I will say, I still feel the way I feel, but I’m fully aware that that’s coming from me – a person who doesn’t AT ALL work in a male-dominated industry… quite the opposite. It does make me cringe a little to hear that you feel like “most men” wouldn’t be a wonderful addition to a group because they would take over and want to dominate the conversation. I *definitely* know men (and women) like that, but to say that most men would be that way, to me, is the same as saying that most women might cry and run to the bathroom when faced with a problem at the office.
My concern with “girl boss” and groups that are exclusively open to women is the danger of making broad generalizations about a group of people based on your experience with the shittiest examples of that group. I’ve been to many a trade show (even ones where the industry involved is undeniably women-dominated) where a certain type of man exists who feels superior to you and judges you and your ability to run a business on your appearance or how friendly you are. That said, I’ve encountered women who are *just* as condescending and domineering (to men and other women) and definitely could be said to suck the air out of a room.
I guess what I’m saying is that shitty people are shitty people. Women are not more supportive because they’re women. People are more supportive because they, individually, are good people.
All of my rambling aside, I don’t ever want to criticize a group that supports other people, especially when it’s future business owners being empowered to run their companies with compassion and integrity. I’m just more comfortable categorizing people as Like-Minded vs. Unsupportive (or Awesome vs. Shitty), instead of Women vs. Men.
Lol, yes making generalizations can always get one in trouble. Obviously not all men are one way and all women another way and thank you for reminding me to not fall into the trap of thinking that way.

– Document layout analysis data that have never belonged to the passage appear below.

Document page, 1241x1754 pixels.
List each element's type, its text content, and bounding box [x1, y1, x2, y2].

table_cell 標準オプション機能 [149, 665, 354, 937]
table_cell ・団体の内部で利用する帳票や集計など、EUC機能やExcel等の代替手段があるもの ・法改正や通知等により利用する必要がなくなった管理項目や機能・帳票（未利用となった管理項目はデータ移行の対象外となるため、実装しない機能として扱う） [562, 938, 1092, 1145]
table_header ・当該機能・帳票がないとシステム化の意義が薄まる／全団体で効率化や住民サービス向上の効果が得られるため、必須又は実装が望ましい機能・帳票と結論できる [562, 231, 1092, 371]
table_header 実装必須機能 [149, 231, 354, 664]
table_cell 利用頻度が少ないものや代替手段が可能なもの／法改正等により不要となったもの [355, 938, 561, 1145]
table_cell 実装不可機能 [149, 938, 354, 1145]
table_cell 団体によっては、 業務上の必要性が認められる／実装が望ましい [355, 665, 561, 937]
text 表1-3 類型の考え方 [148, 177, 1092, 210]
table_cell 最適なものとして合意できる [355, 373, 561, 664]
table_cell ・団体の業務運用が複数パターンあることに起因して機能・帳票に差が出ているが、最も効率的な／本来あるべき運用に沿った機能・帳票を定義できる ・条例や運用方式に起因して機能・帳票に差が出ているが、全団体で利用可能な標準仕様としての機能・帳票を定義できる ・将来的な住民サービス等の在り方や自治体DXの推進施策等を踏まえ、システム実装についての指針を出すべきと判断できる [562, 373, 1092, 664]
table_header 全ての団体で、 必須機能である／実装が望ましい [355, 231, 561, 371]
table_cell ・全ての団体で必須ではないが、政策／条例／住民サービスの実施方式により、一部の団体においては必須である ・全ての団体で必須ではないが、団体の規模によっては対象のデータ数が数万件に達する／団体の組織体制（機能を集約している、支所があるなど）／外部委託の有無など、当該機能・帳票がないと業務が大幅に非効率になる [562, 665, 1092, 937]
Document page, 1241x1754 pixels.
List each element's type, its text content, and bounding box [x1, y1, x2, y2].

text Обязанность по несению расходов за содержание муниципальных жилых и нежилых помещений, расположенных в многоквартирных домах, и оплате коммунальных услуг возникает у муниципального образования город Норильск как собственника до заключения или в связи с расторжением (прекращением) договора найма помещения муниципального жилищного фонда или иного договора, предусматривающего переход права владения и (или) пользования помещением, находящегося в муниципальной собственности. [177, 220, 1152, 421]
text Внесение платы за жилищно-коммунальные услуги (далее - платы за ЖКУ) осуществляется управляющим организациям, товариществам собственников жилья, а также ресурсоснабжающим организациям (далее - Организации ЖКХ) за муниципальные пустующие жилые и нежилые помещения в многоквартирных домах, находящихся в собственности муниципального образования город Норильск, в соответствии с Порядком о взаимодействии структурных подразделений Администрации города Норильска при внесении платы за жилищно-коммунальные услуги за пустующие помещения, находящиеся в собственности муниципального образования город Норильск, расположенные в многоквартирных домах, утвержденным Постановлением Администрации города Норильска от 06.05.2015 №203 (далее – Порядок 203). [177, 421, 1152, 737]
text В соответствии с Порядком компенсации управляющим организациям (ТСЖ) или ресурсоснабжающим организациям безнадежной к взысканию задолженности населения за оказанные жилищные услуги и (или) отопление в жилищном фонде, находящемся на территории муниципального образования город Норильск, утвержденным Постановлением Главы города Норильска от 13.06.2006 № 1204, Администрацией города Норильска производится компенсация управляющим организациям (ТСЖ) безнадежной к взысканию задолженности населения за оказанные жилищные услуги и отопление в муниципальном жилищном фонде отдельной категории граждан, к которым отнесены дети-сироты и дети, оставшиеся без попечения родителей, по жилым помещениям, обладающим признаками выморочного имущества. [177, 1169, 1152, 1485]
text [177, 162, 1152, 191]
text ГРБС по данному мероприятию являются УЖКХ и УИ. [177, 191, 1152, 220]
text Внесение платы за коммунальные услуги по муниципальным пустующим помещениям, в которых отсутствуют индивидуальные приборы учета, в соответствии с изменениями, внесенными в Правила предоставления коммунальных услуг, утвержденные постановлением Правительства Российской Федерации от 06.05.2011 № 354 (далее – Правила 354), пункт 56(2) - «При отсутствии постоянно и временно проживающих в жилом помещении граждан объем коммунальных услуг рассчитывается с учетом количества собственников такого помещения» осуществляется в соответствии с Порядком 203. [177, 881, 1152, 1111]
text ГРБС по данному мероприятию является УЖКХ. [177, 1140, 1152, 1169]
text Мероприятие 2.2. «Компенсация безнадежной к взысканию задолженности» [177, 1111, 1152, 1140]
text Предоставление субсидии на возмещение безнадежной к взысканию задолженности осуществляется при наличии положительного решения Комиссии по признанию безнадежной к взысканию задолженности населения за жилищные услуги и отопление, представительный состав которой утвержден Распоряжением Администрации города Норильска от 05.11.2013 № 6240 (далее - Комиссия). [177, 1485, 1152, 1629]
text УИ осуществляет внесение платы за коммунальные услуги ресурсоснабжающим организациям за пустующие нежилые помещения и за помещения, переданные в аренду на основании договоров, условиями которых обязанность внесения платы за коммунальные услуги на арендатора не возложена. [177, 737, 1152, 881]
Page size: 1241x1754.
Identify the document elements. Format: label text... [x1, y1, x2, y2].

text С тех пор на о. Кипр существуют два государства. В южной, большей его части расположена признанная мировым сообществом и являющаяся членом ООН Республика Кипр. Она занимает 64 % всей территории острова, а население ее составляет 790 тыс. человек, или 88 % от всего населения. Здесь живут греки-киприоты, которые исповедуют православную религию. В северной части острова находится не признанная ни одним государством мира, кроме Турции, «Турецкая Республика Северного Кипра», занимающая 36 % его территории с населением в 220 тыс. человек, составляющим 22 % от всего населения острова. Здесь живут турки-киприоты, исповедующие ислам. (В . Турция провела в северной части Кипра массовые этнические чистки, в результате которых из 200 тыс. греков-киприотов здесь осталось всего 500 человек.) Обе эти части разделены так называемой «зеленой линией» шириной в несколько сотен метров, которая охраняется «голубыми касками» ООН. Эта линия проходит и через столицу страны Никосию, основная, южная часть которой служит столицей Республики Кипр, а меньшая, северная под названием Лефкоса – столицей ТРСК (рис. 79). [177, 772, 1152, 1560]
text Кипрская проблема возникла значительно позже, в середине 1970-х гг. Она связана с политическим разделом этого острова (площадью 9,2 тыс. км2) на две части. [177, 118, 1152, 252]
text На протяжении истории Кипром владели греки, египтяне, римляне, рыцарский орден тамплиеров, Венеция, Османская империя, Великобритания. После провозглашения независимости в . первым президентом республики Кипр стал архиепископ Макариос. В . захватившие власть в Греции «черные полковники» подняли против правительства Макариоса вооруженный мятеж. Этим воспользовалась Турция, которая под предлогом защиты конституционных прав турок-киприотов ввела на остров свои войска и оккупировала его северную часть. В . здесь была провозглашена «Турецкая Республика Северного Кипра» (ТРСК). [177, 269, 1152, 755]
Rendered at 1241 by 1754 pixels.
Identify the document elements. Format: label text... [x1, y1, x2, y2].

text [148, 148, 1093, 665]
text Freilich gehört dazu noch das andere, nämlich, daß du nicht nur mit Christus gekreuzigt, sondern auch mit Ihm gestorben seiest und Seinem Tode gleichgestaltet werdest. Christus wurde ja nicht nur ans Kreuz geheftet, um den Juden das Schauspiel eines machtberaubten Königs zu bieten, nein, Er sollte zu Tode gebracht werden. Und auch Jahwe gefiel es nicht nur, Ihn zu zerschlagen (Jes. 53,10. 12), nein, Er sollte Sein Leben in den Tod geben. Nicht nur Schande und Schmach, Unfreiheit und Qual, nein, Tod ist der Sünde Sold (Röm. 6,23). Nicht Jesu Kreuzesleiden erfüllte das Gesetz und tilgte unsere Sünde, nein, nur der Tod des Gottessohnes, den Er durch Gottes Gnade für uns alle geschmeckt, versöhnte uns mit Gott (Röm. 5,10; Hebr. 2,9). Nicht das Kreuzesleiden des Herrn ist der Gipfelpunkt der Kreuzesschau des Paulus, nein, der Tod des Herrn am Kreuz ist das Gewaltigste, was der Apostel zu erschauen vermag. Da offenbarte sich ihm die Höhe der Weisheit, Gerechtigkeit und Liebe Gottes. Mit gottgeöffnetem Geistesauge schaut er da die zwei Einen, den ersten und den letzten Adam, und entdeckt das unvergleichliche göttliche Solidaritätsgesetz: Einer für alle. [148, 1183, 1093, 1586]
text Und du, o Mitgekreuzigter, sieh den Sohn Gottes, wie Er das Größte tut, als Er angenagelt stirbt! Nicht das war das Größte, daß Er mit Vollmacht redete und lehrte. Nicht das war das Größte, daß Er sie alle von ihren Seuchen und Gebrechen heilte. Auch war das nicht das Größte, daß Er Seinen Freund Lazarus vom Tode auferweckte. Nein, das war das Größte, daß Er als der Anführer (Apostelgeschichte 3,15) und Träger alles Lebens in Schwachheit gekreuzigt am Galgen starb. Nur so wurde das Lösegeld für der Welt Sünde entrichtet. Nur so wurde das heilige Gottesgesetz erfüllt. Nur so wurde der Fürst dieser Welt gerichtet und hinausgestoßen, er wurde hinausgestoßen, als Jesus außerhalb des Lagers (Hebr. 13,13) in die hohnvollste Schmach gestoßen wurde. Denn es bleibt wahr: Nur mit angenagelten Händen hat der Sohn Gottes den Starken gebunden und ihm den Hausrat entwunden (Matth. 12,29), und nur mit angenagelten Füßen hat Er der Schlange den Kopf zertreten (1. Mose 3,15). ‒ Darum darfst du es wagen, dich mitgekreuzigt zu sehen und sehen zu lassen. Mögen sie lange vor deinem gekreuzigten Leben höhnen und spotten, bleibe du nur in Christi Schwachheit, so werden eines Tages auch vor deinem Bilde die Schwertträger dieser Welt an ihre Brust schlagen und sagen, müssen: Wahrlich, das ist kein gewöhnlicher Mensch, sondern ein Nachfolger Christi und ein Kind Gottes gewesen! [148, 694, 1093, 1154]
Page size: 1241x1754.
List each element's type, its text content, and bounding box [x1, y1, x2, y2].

I guess I’m just reflecting on how different industries have different cultures and how they can influence the behavior of the people within them. The bike industry is, or at least is for now, very “bro” with lots of emphasis on “Winning”, where the women’s role is often to be the prize for the man who won. Of course not all men in the bike industry think that way; I’ve met some great guys who support and appreciate what I am doing. But it’s like those same guys excuse the sexist behaviors of the others with an exasperated “well, boys will be boys” sigh. Like I said, I (luckily) had never found myself in that kind of environment before, so it wasn’t until now that I found that I really needed to lean on other women for support as I try to navigate these strange waters.
Kudos to you and Michelle for producing your podcast – I love listening to it. Often when I’m listening to podcasts, I want to call-in and join the conversation, so I appreciate this opportunity to share my perspective on the matter.